Stuart Murray  35:18  
So I want you to come back and talk about those consequences. But I want to just sort of share with you, sort of one of my my kind of personal experience. I was involved in a business, and what we did is, you know, we were an entry level business, and so we offered up a minimum wage when people sort of started to come, but you find after a while, when the workforce starts to become less and less, a minimum wage doesn't make it you've got to pay more than a minimum wage. And I remember conversations about people saying, you know, we need to have legislation about around a minimum wage. And, you know, I took the approach at that point to say, No, I think what is, the market is going to determine there is no minimum wage. You could have a minimum wage if nobody's giving you applications to to to come to work in your workplace, you're going to have to up how much you're paying the hourly wage. And so therefore the market will decide that, what's your response to that? Well,

Evelyn Forget  36:14  
I think I agree with you. Okay, you know, one of the one of the things we hear very often, are complaints from small business that they simply can't they can't find a workforce. They can't find a workforce. Well, there is an easy solution to that, right? We teach it in a first year economics class. We know what we do if you can't find a workforce at the minimum wage, offer more money and see what happens. And I mean, of course, there are different interests. Of course there are people who would like to be able to hire workers at the lowest possible wage. That's not necessarily a good thing. It's not necessarily a good thing for anybody. It's not possible for people to survive. It's not possible for people to live on those wages. And, you know, a basic income is, I think, a way of supplementing people who are working at low wage jobs. It's a way of allowing them to gain experience and to to improve the situation they find themselves in. It's not a permanent solution. It's a it's a way forward. It's a way it's a step up.

[Pixel coordinate listings]
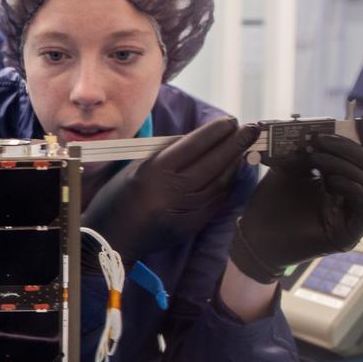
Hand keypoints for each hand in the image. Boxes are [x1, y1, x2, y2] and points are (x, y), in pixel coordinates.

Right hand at [82, 117, 260, 260]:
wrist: (111, 240)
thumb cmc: (117, 198)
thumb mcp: (136, 168)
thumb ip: (165, 153)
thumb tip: (197, 140)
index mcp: (155, 172)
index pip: (194, 145)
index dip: (216, 132)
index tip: (231, 121)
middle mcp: (172, 191)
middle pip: (213, 163)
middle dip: (235, 143)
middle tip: (251, 129)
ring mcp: (184, 211)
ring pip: (220, 183)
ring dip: (234, 163)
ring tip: (243, 148)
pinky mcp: (190, 227)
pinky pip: (216, 202)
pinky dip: (227, 186)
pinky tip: (232, 173)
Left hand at [230, 104, 362, 282]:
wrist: (253, 235)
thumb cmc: (269, 203)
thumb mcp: (287, 168)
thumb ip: (303, 149)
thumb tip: (311, 126)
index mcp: (339, 179)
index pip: (359, 153)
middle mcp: (350, 196)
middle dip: (347, 147)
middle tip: (319, 139)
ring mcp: (352, 216)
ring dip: (343, 164)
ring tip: (316, 158)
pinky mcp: (349, 233)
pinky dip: (352, 188)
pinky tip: (330, 181)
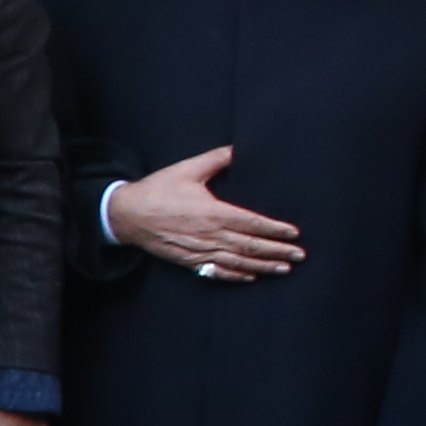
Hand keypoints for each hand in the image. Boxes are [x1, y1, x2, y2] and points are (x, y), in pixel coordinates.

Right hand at [112, 145, 304, 279]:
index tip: (294, 233)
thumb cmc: (157, 190)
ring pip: (237, 261)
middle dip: (277, 251)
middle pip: (250, 246)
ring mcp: (199, 251)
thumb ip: (217, 158)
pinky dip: (235, 275)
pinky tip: (251, 276)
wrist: (125, 214)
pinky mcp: (188, 260)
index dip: (275, 229)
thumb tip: (240, 149)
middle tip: (300, 255)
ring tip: (284, 268)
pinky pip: (216, 271)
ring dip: (263, 266)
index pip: (252, 223)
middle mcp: (209, 235)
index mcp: (213, 213)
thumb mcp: (187, 169)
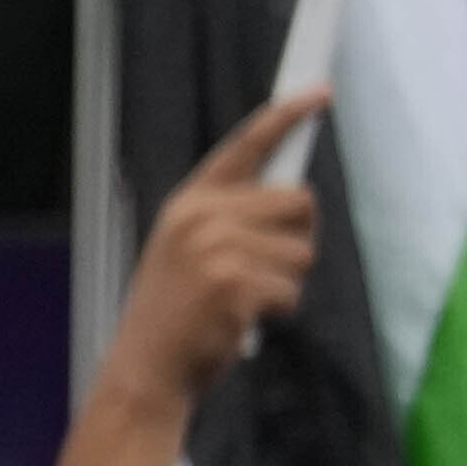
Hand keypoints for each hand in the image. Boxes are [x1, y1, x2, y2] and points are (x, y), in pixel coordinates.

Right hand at [111, 91, 330, 405]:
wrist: (145, 372)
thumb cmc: (173, 315)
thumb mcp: (185, 250)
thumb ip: (229, 218)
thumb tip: (296, 200)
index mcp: (189, 203)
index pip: (247, 146)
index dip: (288, 115)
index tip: (321, 93)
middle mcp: (203, 218)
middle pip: (298, 201)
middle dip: (295, 237)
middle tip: (262, 269)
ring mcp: (218, 250)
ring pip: (301, 250)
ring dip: (285, 282)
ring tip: (242, 302)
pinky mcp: (235, 285)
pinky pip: (291, 289)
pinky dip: (278, 311)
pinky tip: (241, 321)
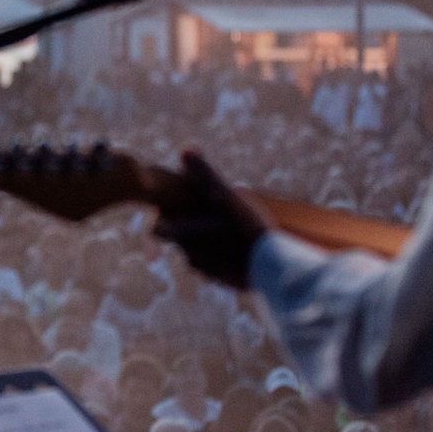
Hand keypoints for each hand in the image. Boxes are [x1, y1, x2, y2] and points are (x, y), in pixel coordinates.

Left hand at [153, 149, 269, 288]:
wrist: (273, 269)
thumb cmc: (246, 228)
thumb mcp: (226, 197)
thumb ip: (204, 174)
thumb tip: (184, 148)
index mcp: (184, 236)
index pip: (159, 229)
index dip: (164, 220)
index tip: (173, 213)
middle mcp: (190, 257)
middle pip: (180, 242)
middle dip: (189, 232)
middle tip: (208, 219)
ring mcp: (207, 273)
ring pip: (198, 256)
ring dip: (208, 246)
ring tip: (226, 234)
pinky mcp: (225, 282)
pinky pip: (217, 269)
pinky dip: (224, 260)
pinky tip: (239, 251)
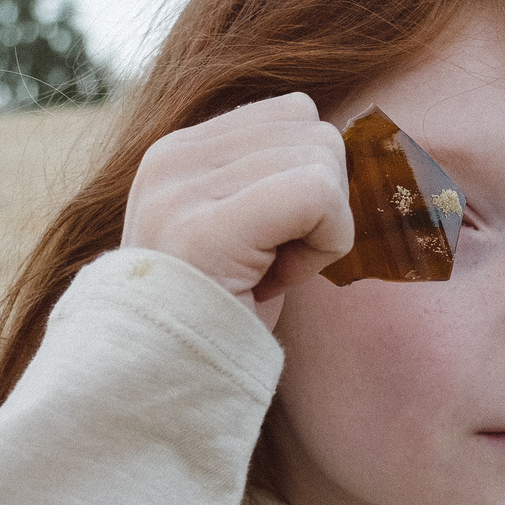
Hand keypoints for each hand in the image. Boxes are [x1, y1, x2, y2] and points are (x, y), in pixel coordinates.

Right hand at [118, 93, 352, 327]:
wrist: (162, 390)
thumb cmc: (219, 320)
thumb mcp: (241, 234)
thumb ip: (269, 181)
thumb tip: (341, 147)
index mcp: (177, 153)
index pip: (293, 114)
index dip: (309, 180)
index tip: (271, 242)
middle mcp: (172, 158)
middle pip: (316, 133)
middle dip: (321, 206)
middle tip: (273, 267)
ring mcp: (181, 189)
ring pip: (324, 159)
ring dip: (321, 231)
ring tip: (267, 276)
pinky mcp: (205, 227)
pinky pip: (320, 195)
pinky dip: (325, 245)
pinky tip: (278, 283)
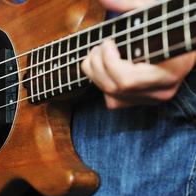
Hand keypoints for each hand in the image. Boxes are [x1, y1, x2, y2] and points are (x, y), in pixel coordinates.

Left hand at [81, 0, 195, 108]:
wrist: (185, 41)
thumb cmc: (169, 24)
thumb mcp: (153, 10)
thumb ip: (129, 4)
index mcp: (170, 70)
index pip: (126, 80)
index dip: (109, 61)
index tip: (107, 41)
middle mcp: (161, 91)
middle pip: (114, 88)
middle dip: (97, 65)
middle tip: (98, 46)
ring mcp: (151, 99)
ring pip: (111, 97)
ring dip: (96, 75)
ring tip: (98, 55)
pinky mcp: (142, 101)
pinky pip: (113, 102)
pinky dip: (102, 85)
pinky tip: (106, 68)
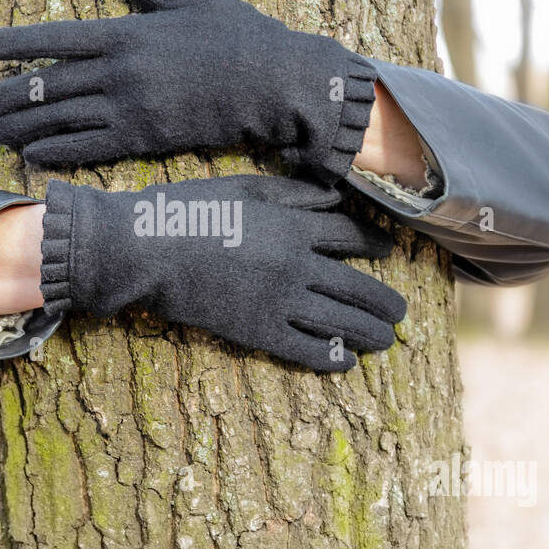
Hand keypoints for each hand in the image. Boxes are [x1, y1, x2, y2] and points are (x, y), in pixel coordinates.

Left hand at [0, 0, 377, 181]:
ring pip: (63, 120)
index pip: (56, 38)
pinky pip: (91, 149)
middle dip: (9, 95)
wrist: (274, 84)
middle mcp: (121, 74)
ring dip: (25, 127)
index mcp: (127, 34)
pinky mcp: (147, 140)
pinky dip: (58, 153)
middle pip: (49, 86)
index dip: (16, 43)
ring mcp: (132, 110)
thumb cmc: (233, 33)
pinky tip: (34, 156)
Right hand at [38, 175, 405, 371]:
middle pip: (357, 287)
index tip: (388, 252)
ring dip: (369, 332)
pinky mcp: (257, 331)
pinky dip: (330, 357)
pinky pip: (305, 348)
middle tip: (401, 313)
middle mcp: (297, 265)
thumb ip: (293, 193)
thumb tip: (333, 197)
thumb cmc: (191, 210)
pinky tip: (347, 362)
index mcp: (294, 226)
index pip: (351, 236)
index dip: (376, 245)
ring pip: (340, 321)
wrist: (148, 250)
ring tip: (385, 339)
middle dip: (384, 302)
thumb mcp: (245, 186)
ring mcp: (279, 301)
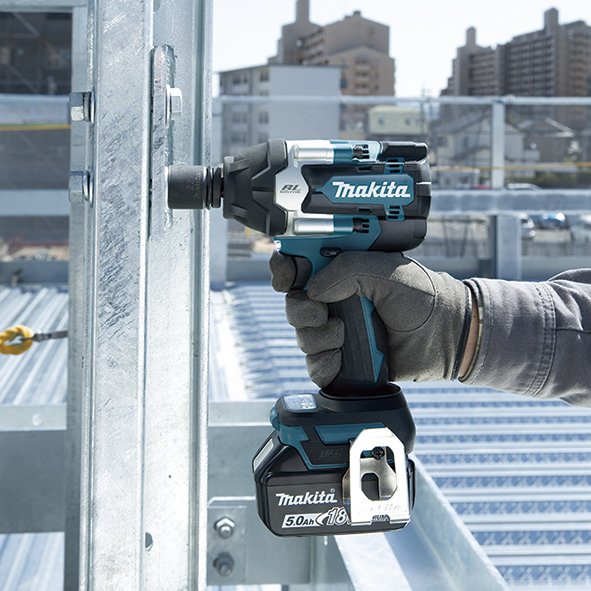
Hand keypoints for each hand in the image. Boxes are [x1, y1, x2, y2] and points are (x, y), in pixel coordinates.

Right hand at [270, 251, 476, 387]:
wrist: (447, 335)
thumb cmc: (423, 296)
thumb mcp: (386, 269)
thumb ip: (348, 269)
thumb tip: (313, 289)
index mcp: (341, 271)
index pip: (298, 265)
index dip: (284, 269)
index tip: (286, 277)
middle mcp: (335, 299)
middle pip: (293, 304)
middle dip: (301, 311)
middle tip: (322, 314)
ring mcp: (338, 330)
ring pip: (302, 336)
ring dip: (317, 338)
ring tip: (344, 336)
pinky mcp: (344, 360)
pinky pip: (315, 366)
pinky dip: (323, 364)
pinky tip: (342, 359)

| TASK TO COMPLETE |
In the interview transcript, where does Evelyn Forget say the easy solution to not finding a workforce is taught?

| SOLUTION |
In a first year economics class.